We will consider effect size measurements such as the relative risk, risk difference and confidence intervals (CI) from the individual included studies and for each of the outcome of interest. This will inform the overall magnitude of effect and evidence confidence.
The data extracted in step 5 will be imported to SPSS statistical package for analysis. If there is high heterogeneity in the included studies such that a meta-analysis is impossible, the present study will adopt a narrative synthesis. The narrative synthesis will structurally summarize and describe the characteristics of the studies: study population, intervention description and study design/outcome, their findings and quality . The included studies' findings will highlight their direction and effect size, effect consistency and the strength of evidence for the effect . While for the quality, the study will only include studies with low or moderate risk of bias to improve the trustworthiness of the synthesis . Studies included will be compared for similarities and differences, while possible trends will also be described.
If meta-analysis is possible, it will be done using Stata statistical package and will be focused on randomized control trials. The study will use a random-effects meta-analysis because, according to , "it allows the true effects underlying the studies to differ and thus accounts for unexplained heterogeneity between studies." The study will pool estimates to obtain a summary estimate, with 95% CI. The χ2 test will be performed to test for heterogeneity, and I2 statistic to assess the degree of homogeneity . If the study finds more than ten studies included, we will use a funnel plot and an Egger test to assess publication bias . If there are sufficient data, we will consider doing a subgroup analysis on age intervals, sex, study designs and model of transition interventions.

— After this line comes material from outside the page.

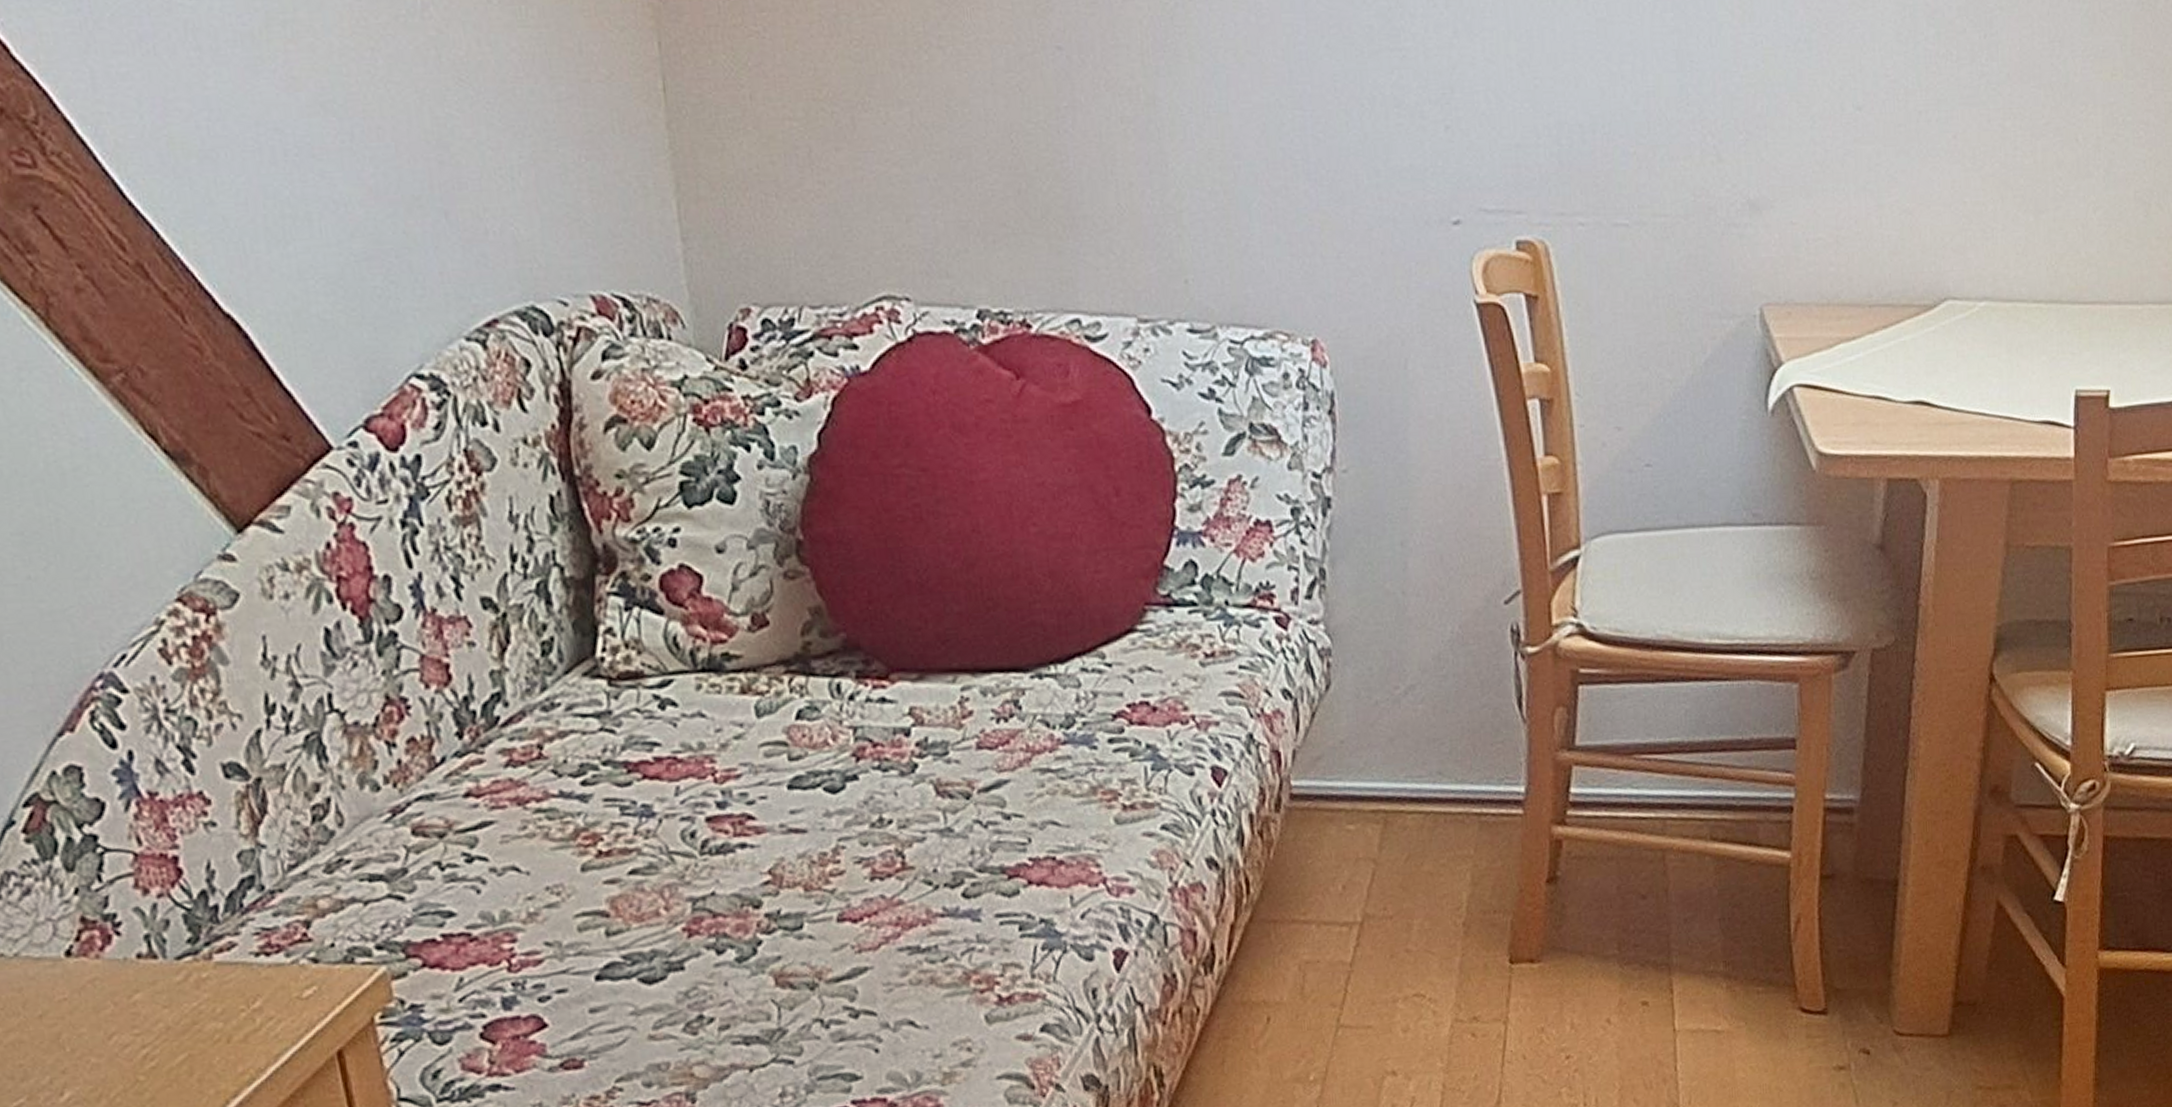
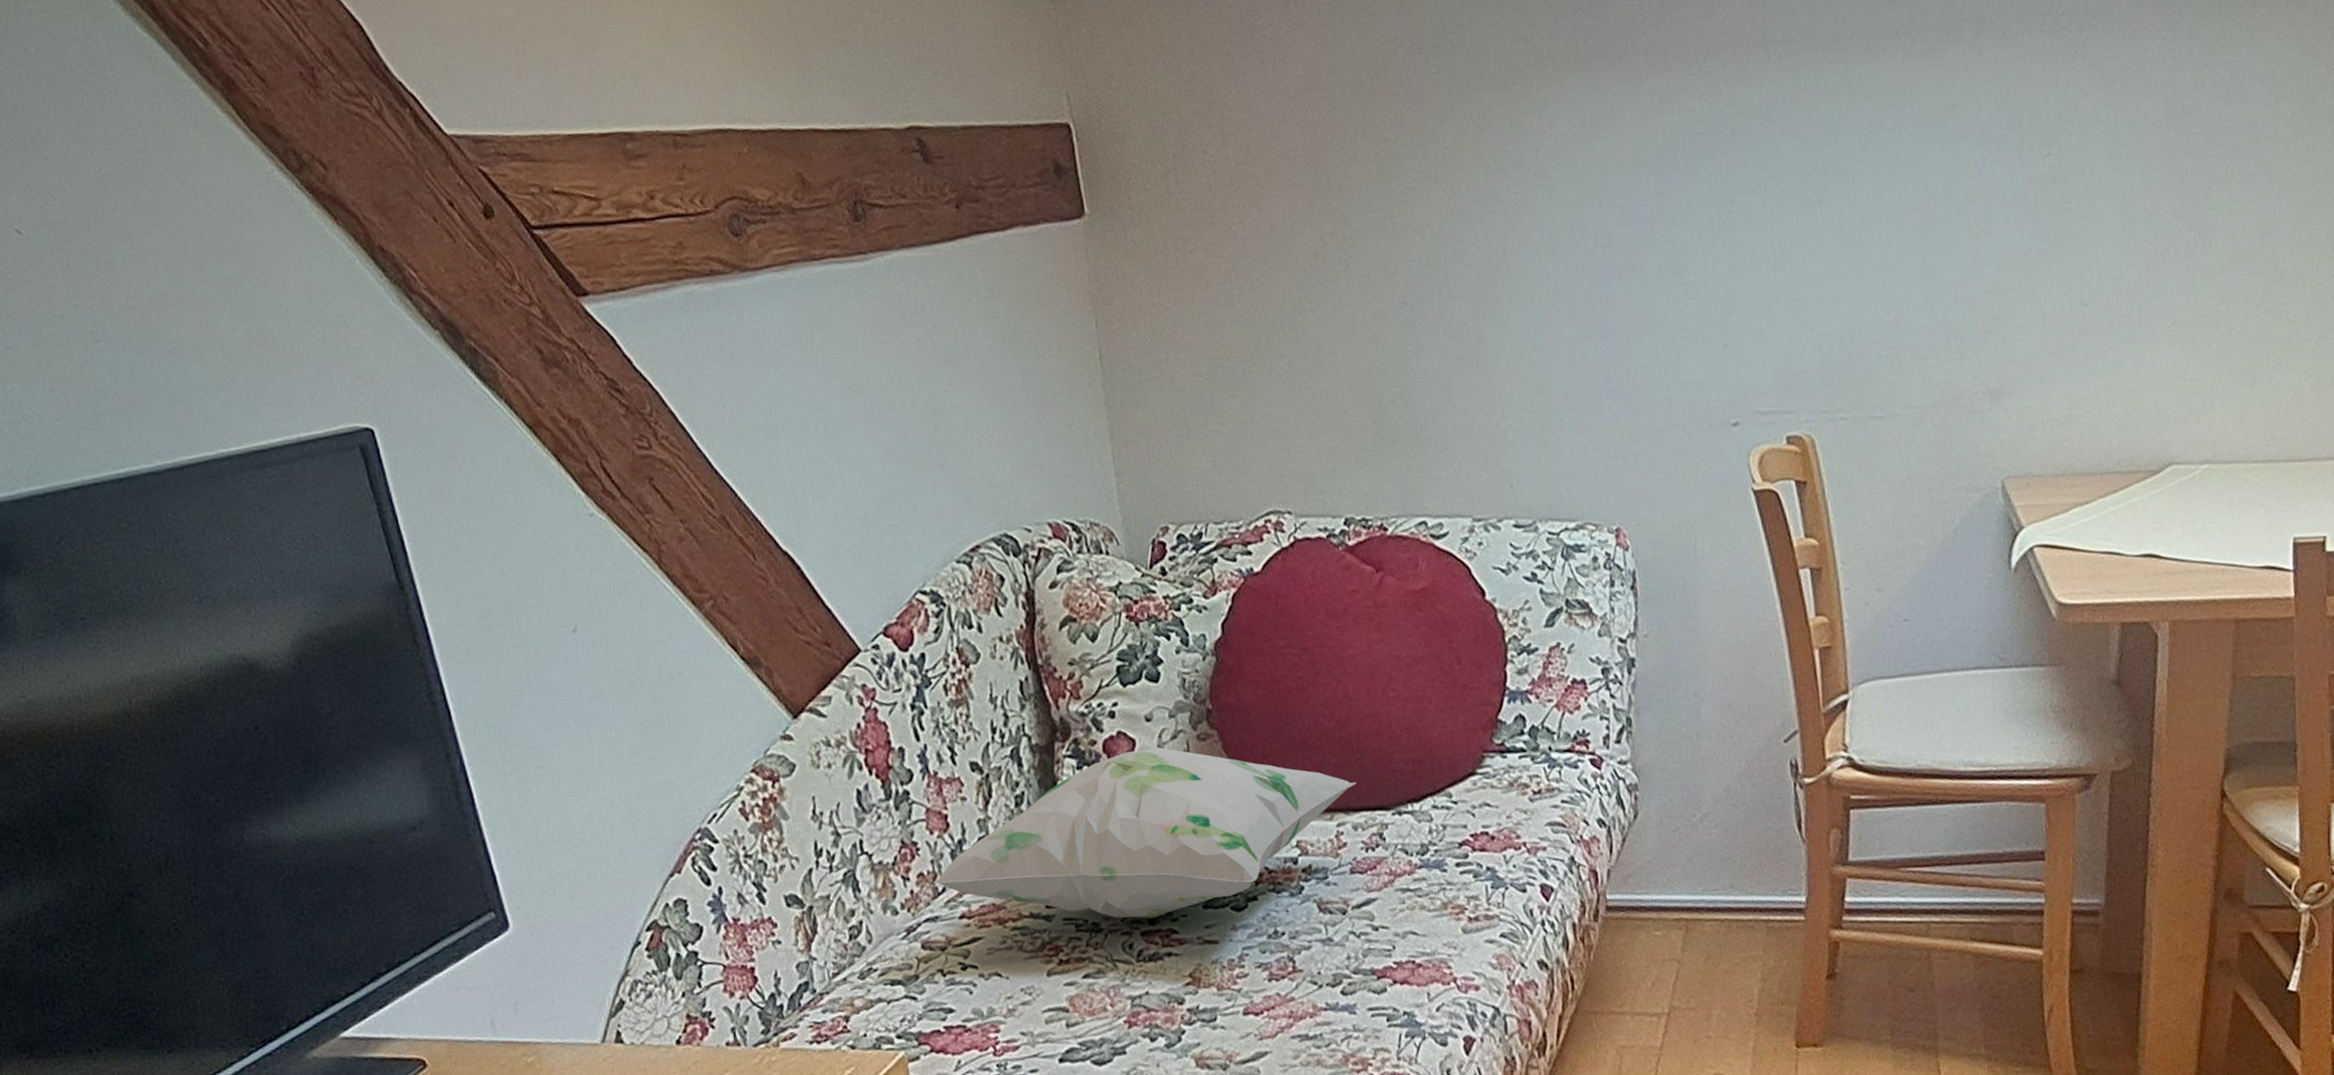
decorative pillow: none [428,586,986,801] -> present [933,747,1356,919]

Two reviewers will individually ascertain the overall quality of evidence for the primary outcomes of interest. The strength and certainty of evidence from each study included will be evaluated according to the GRADE system . The GRADE system provides the platform to assess the quality of evidence for each outcome on five different domains which are: risk of bias, consistency; directness; precision; and publication bias. The presence of risk of bias (study limitations), inconsistency, indirectness, imprecision or publication bias leads to lowering the quality of evidence while large magnitude of effect, opposing plausible confounders and dose-response gradient can increase the quality of evidence . Confidence in the effect estimate for each outcome will be ascertained independently by the two reviewers as high, moderate, low or very low. High denotes sound confidence in the true effect lying close to that of the estimate of the effect. Moderate denotes moderate confidence in the true effect lying close to that of the estimate of the effect i.e., there is a possibility for the true effect to be substantially different from the estimate effect. Low denotes limited confidence in the true effect lying close to that of the estimate of the effect i.e., true effect may be substantially different from estimate effect. Very Low denotes very little confidence in the true effect lying close to that of the estimate of the effect as the true effect is very likely to be different from the estimate effect . A third reviewer will resolve a conflict of judgment between the two reviewers when this is not resolved through discussion. A detailed summary of findings table will be included in the actual review paper.